Problems to work on ::
• 1. In the article on Cymer and OLED displays, how many Cymer lasers are operating in semiconductor plants around the world?
• 2. Please retype the article on Cymer and OLED displays from "Knowles says OLED" up to and including "OLED volumes increase.".

Source extract ::
┌────────

After Decade of Development, Cymer Moves Into OLED Display Manufacturing
When San Diego-based Cymer (NASDAQ: CYMI) announced its first-quarter financial results last month, the company noted almost parenthetically that it’s just beginning to roll out technology to manufacture OLED display screens.
In the 24 years since it was founded, Cymer’s business has been focused almost entirely on making advanced lasers that serve as the light sources in the photolithography process used in semiconductor manufacturing. The ability of Intel, AMD, and other semiconductor makers to produce chips with smaller and smaller microcircuit designs is due in part to Cymer’s ability to make lasers that produce light at ever-tighter wavelengths. The company now has about 3,300 lasers operating in semiconductor plants around the world; its most advanced lasers, which cost about $1.7 million apiece, are sold to ASML, Canon, and Nikon for integration into scanners—the big machines used to put microcircuits on silicon wafers.
Cymer’s success in keeping pace with chipmakers has given the company a commanding global market share, and Cymer spokesman Blake Miller says Japan’s Gigaphoton is its only remaining competitor. As a semiconductor tool supplier, however, Cymer has faced an extraordinarily volatile market. In the winter of 2008-09, for example, Cymer laid off at least a third of its worldwide workforce as the recession deepened. Cymer has long needed another business to dampen the vicious swings of its core semiconductor business.
So it was noteworthy, to say the least, when Cymer said its TCZ display division has installed its first system for making ultrathin OLED displays at the facilities of an unnamed customer in South Korea. While the first system undergoes integration and testing, Cymer says it plans to deliver its second OLED manufacturing system to another unnamed customer in China by the end of October.
OLED technology itself has been 20 years in the making, according to David Knowles, a 12-year Cymer veteran who now heads the company’s TCZ division.
Knowles says one of the key innovations underlying TCZ’s OLED technology is a process that creates a uniform grid of transistors on the semiconducting material that forms a thin-film base layer on a screen’s backplane, or control layer. Each transistor in the grid controls a light-emitting diode (LED), and each LED illuminates a single pixel. Another key innovation involves depositing one of three proprietary organic compounds precisely atop each LED to make a red, green, or blue pixel.
Knowles says OLED technology requires less material, and has fewer parts than are needed to make an LCD display screen, which typically uses a gel-like layer of liquid crystal in front of a light source (a backlight). As light passes through, the liquid crystals are electronically modulated to produce images. OLED screens are “more expensive to fabricate today,” Knowles says, but he predicts that costs will come down as manufacturers gain experience and OLED volumes increase.
Knowles tells me that TCZ grew out of a new business development activity that began at Cymer about 10 years ago. Cymer moved from R&D to form a joint venture in 2005 with a German optics business called Carl Zeiss that was focused on commercializing its new approach to OLED manufacturing. The innovation proved to be successful enough that Cymer decided in January to acquire the 40 percent stake that Zeiss held in the joint venture, so that TCZ (which stems from “Team Cymer Zeiss”) is now a wholly owned division of Cymer.

└────────

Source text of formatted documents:
┌────────

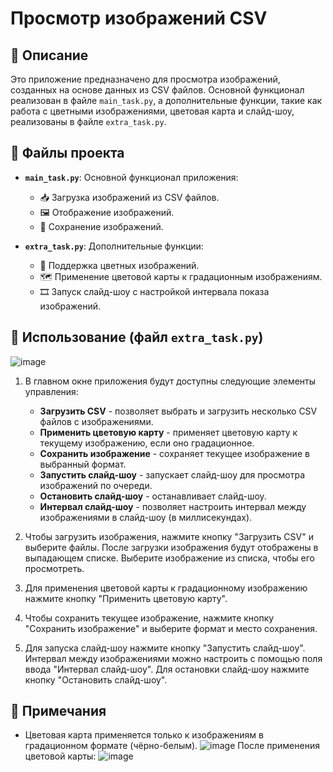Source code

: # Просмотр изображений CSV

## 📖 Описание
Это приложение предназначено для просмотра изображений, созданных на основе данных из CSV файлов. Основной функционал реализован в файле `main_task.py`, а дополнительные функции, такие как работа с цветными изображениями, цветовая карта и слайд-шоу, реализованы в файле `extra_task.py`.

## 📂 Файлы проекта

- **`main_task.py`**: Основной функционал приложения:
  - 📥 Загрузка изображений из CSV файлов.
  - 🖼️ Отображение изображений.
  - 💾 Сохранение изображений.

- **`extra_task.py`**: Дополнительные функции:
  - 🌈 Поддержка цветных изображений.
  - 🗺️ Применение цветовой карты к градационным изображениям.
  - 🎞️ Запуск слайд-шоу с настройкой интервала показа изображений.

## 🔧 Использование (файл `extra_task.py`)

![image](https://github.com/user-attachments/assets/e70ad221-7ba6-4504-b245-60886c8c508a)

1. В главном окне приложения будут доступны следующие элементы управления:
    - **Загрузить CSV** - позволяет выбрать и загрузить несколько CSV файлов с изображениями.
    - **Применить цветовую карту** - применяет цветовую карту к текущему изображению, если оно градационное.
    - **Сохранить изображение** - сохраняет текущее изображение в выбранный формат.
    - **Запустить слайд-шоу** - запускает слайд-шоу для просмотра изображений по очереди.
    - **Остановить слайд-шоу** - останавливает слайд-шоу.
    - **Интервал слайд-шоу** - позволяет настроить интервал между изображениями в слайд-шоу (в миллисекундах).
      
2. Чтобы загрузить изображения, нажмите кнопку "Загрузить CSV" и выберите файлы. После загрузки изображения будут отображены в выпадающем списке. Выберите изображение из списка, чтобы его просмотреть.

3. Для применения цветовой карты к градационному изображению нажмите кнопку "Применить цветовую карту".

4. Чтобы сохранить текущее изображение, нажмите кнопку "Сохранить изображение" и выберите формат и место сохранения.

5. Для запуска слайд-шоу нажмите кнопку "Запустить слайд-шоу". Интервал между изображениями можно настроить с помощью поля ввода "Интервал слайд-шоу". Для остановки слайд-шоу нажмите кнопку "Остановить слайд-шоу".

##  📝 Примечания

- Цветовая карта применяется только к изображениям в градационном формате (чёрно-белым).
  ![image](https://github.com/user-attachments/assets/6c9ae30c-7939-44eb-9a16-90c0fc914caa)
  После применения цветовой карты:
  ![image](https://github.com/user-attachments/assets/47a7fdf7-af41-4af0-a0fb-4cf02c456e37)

└────────

Answers provided ::
• 1. About 3,300.

• 2.
Knowles says OLED technology requires less material, and has fewer parts than are needed to make an LCD display screen, which typically uses a gel-like layer of liquid crystal in front of a light source (a backlight). As light passes through, the liquid crystals are electronically modulated to produce images. OLED screens are “more expensive to fabricate today,” Knowles says, but he predicts that costs will come down as manufacturers gain experience and OLED volumes increase.